There is a devious simplicity to President Donald Trump's latest strategy to boost Republicans in the coming midterms: He's making up a nonexistent plan to give the middle class a big new tax cut.
As disturbing as it is to be reminded we have a president willing to casually lie to America, it's telling that this strategy tacitly acknowledges the tax cut Republicans passed earlier wasn't actually for the middle class. Otherwise, why this 11th-hour fabrication about a new one?
In light of this, it's fair to ask Republican congressional candidates to explain why the promised wage hikes that the tax cuts were supposed to bring to working Americans haven't materialized. It's also fair to ask whether they're OK with a president being so mendacious in service to their campaigns.

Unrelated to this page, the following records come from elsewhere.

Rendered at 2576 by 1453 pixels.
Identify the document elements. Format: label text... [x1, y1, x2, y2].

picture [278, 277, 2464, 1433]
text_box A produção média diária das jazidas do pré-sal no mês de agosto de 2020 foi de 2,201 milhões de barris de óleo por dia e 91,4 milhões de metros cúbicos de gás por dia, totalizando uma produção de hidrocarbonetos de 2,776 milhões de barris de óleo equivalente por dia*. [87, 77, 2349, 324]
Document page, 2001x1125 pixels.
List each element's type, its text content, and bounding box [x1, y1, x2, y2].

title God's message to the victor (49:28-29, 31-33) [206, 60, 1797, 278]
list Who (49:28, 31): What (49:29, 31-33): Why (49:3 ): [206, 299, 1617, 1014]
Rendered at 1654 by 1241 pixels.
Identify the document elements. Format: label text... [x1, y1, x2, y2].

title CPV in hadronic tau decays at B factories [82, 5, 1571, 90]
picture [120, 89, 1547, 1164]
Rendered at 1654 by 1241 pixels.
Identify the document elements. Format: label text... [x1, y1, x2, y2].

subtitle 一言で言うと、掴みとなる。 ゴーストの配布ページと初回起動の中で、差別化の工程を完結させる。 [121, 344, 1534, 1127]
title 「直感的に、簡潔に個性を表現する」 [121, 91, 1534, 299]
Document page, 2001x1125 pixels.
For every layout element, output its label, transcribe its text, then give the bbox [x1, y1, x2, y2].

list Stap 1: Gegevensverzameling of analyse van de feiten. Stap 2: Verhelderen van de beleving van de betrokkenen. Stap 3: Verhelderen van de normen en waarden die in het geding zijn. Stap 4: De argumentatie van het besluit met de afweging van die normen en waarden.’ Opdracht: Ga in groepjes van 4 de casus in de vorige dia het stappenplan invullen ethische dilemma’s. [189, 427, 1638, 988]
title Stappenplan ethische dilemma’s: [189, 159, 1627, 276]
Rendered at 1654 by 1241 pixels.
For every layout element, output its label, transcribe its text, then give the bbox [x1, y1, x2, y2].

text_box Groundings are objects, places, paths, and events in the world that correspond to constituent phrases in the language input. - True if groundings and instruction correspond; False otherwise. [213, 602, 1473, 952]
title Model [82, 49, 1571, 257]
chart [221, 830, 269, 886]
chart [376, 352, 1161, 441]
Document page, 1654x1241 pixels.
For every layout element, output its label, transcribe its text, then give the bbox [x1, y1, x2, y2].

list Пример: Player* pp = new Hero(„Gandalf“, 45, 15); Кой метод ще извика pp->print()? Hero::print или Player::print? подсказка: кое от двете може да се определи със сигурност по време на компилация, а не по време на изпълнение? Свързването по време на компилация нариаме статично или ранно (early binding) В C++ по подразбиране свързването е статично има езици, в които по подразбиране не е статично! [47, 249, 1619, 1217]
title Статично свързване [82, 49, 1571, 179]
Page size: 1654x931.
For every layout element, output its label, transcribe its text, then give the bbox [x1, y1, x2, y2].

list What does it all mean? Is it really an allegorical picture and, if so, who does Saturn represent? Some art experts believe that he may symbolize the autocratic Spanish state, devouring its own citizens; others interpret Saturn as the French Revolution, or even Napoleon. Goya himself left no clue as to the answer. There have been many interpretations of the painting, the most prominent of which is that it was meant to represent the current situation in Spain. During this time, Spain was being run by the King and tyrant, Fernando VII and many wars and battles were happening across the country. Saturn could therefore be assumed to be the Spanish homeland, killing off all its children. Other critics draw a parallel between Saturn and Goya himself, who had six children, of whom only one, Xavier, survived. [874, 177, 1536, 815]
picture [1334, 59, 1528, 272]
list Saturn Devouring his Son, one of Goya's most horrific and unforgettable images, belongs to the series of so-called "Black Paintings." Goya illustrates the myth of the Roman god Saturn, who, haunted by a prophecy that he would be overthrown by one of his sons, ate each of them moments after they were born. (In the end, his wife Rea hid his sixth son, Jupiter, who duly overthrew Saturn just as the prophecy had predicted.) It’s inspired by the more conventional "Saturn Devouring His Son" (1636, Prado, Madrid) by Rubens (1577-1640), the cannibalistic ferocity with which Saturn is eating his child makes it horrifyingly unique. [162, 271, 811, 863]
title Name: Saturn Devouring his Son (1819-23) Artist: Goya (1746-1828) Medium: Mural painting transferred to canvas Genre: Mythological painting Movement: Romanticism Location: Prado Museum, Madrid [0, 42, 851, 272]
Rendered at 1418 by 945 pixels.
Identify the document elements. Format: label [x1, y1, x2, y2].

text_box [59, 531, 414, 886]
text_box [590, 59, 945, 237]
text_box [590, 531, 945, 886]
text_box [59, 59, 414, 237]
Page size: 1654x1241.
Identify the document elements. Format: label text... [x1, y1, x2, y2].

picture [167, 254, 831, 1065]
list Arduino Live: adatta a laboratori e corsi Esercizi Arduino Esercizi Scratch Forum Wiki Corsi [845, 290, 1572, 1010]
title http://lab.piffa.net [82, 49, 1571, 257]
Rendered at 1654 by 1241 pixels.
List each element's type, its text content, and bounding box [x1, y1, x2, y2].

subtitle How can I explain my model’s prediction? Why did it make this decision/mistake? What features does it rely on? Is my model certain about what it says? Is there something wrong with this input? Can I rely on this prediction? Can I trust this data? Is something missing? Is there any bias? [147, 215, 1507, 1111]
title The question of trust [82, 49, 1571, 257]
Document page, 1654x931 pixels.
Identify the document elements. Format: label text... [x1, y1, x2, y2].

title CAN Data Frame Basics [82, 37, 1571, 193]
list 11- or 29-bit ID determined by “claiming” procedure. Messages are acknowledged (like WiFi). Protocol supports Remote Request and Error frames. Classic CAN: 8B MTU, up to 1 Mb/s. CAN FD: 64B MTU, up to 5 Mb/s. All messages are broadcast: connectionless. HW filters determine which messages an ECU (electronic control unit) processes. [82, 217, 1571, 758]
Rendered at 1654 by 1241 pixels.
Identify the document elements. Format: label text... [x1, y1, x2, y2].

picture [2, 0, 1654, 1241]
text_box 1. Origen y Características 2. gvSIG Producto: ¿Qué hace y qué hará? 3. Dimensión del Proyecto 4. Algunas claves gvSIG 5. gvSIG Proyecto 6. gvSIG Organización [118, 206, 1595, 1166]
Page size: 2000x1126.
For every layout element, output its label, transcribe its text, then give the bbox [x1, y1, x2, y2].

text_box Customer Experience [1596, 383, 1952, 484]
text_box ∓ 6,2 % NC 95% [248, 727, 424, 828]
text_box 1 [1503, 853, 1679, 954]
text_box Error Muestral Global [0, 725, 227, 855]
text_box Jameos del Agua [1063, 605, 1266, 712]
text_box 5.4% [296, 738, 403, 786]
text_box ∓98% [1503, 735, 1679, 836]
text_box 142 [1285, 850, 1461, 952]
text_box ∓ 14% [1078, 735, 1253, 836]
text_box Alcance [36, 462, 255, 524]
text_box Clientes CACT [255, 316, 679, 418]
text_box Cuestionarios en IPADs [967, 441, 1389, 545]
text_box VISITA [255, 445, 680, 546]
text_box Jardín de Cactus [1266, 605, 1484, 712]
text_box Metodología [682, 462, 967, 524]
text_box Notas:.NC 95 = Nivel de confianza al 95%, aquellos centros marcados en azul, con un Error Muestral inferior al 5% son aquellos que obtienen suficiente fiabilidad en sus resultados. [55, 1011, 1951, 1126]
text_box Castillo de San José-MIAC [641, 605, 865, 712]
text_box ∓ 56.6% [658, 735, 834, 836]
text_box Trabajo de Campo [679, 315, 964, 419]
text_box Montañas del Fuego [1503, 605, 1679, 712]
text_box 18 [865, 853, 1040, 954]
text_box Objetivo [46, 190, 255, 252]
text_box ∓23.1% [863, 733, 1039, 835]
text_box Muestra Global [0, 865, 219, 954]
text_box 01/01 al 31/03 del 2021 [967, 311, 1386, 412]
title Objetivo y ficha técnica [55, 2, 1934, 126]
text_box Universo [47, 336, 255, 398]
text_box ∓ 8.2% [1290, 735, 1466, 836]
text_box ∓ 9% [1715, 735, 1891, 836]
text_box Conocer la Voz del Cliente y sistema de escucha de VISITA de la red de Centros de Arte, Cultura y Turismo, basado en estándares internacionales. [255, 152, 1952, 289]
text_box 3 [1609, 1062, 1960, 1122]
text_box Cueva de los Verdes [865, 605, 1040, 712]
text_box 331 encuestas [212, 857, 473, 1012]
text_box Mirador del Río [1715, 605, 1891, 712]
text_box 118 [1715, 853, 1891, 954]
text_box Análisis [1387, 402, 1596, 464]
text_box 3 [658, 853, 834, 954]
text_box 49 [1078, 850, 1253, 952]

When Republicans pushed through their $1.5 trillion tax cut last year, they said the windfall that the wealthy and corporations were getting would help everyone, creating more jobs and raising wages.
The promise of lower unemployment was a safe bet, tax cut or not, because unemployment was already dropping steadily, as it had been for years beginning in the Obama-era recovery. But with wages stagnant, the promise of raising them was a bright spot.
Working-class Americans are still waiting. Instead of using their tax breaks to significantly hike wages, corporations have made record stock buybacks, mostly benefiting the corporations and their investors. What modest wage hikes have come have been mostly offset by inflation.
Americans have figured this out; the tax cuts are stubbornly unpopular. No wonder Republican candidates who'd planned to make those cuts central to their campaigns are hardly talking about them now.
That kind of gear-shifting is a normal way of dealing with a campaign theme that didn't work out. But America's consistently abnormal president came up with another approach: just make up a new tax cut.
On Monday, Trump made an off-the-cuff announcement of "a very major tax cut for middle-income people" of "about 10 percent." Significantly, he stressed that "this is not for business, this is for middle income" — a virtual confession about what the first one was, and wasn't. He said it will start moving "sometime just prior to November."
That would be interesting, since Congress is out until after the Nov. 6 elections. Also, Trump didn't say how he'd pay for a massive cut when the deficit is already ballooning because of the first cut. Also, no one in Washington seems to know what he's talking about.
A president infamous for making things up has done it anew to give GOP congressional candidates something to dangle in front of voters. Those voters should keep in mind what such a tactic says about the real-life tax plan they already passed — and about the president most of those candidates enable.